Source extract:
══════

The sides are made from 1/4 inch plywood. It has to be flexible enough to form into the curved shapes. The frames are made from half inch plywood. It turns out to be quite rigid with all the glued joints.

There is a straight section about 7 inches long at the large end of the contraction to support the flow straightener (see below).

After the sides have been glued in place on the support frame, the corners can be smoothed out and sealed using some tape and caulk.

While some build the contraction section as a simple, straight side pyramid, curving the walls of the contraction section so that they are 1) tangent to the incoming airflow on the inlet side, and 2) tangent to the sides of the test section on the outlet side. This makes the construction much more time consuming, but I went ahead and did it this way. The references provide an optimized curve for the walls of the contraction, but the arcs of circles I used are simple and appear to do the job well.

══════

Excerpted data:
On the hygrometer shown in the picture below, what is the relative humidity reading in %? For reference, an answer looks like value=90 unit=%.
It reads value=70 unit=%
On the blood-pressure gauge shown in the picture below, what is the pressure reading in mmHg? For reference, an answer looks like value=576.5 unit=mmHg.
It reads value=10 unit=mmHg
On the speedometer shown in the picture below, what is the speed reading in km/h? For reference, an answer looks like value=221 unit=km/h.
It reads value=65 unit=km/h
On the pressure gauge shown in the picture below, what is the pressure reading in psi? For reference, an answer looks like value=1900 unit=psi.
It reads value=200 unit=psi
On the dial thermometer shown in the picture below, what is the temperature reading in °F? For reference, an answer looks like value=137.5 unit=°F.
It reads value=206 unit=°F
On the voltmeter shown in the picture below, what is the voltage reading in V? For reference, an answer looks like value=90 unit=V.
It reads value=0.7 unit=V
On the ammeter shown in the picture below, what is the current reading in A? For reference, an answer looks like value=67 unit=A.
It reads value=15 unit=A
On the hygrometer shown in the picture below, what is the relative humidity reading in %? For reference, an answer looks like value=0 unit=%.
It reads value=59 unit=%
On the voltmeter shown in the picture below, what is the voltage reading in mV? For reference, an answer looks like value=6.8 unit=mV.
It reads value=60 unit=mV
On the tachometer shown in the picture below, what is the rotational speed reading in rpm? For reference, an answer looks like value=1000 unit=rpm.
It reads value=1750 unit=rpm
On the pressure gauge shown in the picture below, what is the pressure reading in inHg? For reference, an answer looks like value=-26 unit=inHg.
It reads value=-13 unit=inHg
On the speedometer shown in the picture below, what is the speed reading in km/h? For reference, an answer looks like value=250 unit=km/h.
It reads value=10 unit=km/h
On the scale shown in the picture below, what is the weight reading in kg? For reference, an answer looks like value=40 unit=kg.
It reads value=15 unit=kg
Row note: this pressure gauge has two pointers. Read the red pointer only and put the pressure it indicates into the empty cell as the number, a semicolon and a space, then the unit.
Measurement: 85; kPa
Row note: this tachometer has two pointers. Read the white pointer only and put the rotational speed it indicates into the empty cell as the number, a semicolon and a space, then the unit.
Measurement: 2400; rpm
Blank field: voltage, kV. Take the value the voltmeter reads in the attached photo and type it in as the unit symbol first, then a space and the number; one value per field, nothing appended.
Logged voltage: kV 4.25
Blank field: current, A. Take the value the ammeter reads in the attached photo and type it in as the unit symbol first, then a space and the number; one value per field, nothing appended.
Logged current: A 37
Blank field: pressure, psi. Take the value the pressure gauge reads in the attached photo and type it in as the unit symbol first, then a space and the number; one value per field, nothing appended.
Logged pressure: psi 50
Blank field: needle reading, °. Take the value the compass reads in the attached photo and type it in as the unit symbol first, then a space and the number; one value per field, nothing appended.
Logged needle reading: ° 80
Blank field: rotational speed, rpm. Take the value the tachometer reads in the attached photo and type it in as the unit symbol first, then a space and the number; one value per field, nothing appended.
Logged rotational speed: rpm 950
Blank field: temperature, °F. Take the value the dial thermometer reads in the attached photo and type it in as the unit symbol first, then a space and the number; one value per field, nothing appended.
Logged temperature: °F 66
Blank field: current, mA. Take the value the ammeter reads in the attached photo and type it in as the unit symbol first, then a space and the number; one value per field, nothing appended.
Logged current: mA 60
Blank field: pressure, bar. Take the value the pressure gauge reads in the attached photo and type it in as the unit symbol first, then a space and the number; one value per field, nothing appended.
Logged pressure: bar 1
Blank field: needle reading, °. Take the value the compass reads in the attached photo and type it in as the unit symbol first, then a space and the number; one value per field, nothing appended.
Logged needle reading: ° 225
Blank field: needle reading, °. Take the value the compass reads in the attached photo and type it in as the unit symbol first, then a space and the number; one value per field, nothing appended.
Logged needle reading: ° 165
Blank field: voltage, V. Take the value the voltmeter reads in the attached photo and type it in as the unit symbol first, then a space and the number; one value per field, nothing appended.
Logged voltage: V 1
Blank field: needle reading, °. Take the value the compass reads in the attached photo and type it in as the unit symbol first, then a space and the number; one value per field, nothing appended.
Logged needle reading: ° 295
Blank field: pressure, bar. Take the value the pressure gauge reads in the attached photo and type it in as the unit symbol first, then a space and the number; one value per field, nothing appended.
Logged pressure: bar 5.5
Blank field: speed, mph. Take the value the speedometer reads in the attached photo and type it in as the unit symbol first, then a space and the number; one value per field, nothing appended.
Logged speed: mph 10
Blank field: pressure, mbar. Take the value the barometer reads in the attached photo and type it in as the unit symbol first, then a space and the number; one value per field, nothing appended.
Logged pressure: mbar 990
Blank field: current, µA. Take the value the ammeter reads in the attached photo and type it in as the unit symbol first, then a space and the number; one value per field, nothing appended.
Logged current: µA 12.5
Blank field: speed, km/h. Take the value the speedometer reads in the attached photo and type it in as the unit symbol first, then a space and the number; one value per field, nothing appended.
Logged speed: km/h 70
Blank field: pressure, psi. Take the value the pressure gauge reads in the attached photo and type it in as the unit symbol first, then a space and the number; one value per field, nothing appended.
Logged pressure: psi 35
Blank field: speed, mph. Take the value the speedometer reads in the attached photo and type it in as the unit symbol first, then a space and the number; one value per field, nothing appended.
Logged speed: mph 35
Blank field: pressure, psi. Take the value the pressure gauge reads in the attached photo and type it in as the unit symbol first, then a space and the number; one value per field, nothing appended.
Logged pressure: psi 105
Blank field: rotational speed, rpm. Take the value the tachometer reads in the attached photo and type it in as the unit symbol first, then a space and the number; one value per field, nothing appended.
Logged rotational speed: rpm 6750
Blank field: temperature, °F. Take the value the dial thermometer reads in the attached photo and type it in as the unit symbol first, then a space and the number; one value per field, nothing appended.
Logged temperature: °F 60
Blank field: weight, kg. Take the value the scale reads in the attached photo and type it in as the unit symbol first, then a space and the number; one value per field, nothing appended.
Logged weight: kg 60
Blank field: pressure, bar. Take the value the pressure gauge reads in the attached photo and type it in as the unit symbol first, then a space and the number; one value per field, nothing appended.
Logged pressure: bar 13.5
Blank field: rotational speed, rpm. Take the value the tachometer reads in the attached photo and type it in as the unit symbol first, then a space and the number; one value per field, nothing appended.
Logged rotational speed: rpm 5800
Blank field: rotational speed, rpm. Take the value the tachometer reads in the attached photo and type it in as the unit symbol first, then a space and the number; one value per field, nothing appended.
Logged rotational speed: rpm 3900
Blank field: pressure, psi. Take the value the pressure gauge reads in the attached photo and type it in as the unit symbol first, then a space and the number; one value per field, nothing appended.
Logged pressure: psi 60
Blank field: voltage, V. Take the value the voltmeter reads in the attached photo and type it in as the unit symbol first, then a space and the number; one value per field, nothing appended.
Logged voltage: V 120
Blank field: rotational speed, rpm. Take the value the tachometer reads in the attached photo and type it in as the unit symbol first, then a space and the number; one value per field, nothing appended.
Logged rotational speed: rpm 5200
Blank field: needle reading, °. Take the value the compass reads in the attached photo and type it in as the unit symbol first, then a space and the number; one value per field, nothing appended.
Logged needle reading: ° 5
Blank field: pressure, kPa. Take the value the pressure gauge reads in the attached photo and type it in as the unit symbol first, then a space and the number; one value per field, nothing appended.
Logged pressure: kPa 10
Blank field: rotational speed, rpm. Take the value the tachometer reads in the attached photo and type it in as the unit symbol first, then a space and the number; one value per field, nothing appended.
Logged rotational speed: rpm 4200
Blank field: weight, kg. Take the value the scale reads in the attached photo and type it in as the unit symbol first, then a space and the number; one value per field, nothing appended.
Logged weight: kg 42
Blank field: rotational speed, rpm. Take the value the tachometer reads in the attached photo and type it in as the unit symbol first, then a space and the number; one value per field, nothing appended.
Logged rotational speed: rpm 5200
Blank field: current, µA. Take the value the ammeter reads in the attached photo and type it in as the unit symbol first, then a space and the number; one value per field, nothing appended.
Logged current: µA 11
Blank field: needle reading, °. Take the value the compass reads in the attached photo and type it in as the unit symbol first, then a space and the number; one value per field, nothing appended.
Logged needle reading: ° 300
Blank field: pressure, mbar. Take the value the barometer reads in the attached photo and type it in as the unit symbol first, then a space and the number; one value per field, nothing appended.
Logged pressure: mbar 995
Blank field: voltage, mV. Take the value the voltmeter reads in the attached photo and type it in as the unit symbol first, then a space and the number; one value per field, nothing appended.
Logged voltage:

══════

Using the information:
(1) Answer from the source extract:
(a) What thickness of plywood is used for the sides?
(b) About how long is the straight section at the large end of the contraction?
(c) What materials are used to smooth and seal the corners?
(2) From the source extract, please pull out the part that opens with the words containing "There is a straight" and closes with "tape and caulk.".
The rows are not used here.

Activity answers:
(1)
(a) 1/4 inch
(b) About 7 inches
(c) Tape and caulk

(2)
There is a straight section about 7 inches long at the large end of the contraction to support the flow straightener (see below).

After the sides have been glued in place on the support frame, the corners can be smoothed out and sealed using some tape and caulk.